Cleaning out a stash of frames, mats, framed photos, some of Dad’s old watercolors, etc. today, I found this.
It is work from my beginning calligraphy class at Reed College in Portland, Oregon, where the study of calligraphy shaped the visual identity from the 1940s–1980s in particular, and to a lesser extent today.
My teacher, the former monk Robert Palladino, was forced out in the 1980s, apparently by a cabal of humanities professors who felt that calligraphy was just pretty writing but not really intellectually serious.That is my take on it; in his interview Palladino says that his half-time job was sacrificed so the studio arts program (always an orphan) could hire a full-time sculptor.
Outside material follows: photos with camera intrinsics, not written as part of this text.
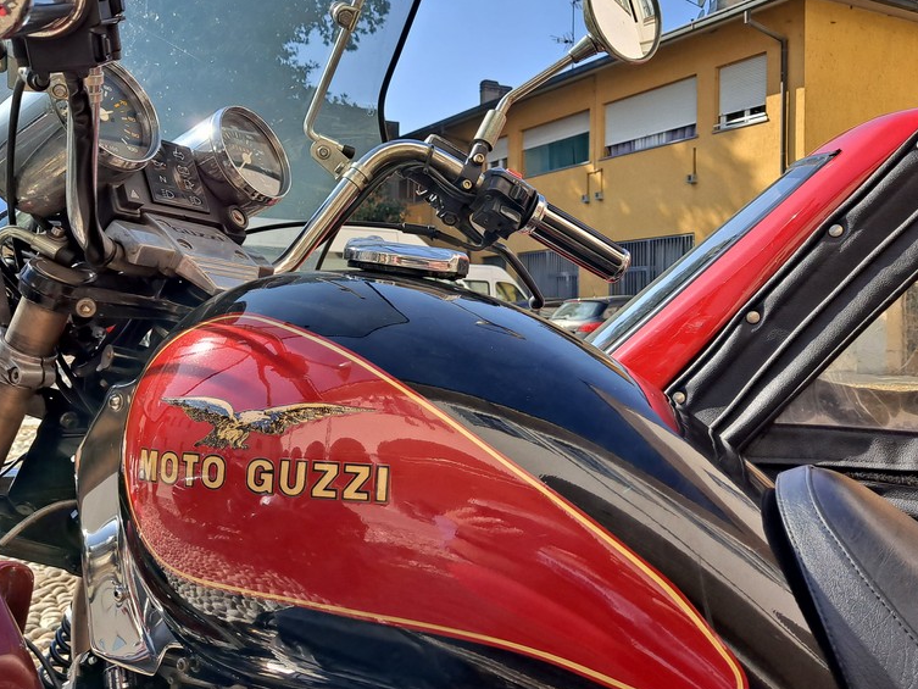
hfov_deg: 53.9
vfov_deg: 41.7
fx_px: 902
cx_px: 419
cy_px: 305
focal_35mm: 34
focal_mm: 4.6
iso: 32
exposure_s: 1/1238
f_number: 2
But I think that he was too nice a guy (and hampered by his half-time appointment) to be an active player in the game of faculty politics and to build alliances to fight for his program. (I saw something similar happen to two other professors, who had in common that they were female and foreign-born.)
The professors who sneered at calligraphy were wrong, of course. If you took Lloyd Reynolds’ or Palladino’s courses, you ended up getting a whole history of the Western tradition, since the study of calligraphy — like music history — brought with it lineages of thinkers, rulers, and texts. And in everyone’s favorite anecdote, the fact that Apple co-founder Steve Jobs sat it on one of Palladino’s classes influenced the screen fonts and graphics of Macintosh computers a decade later.
Me, I just took one semester’s worth. I was a little overawed by my roommate, who sucked down calligraphy like oxygen and went on to become a professional calligrapher and graphic designer in San Francisco. I was a toddler scribbling on the wall with a crayon compared to him.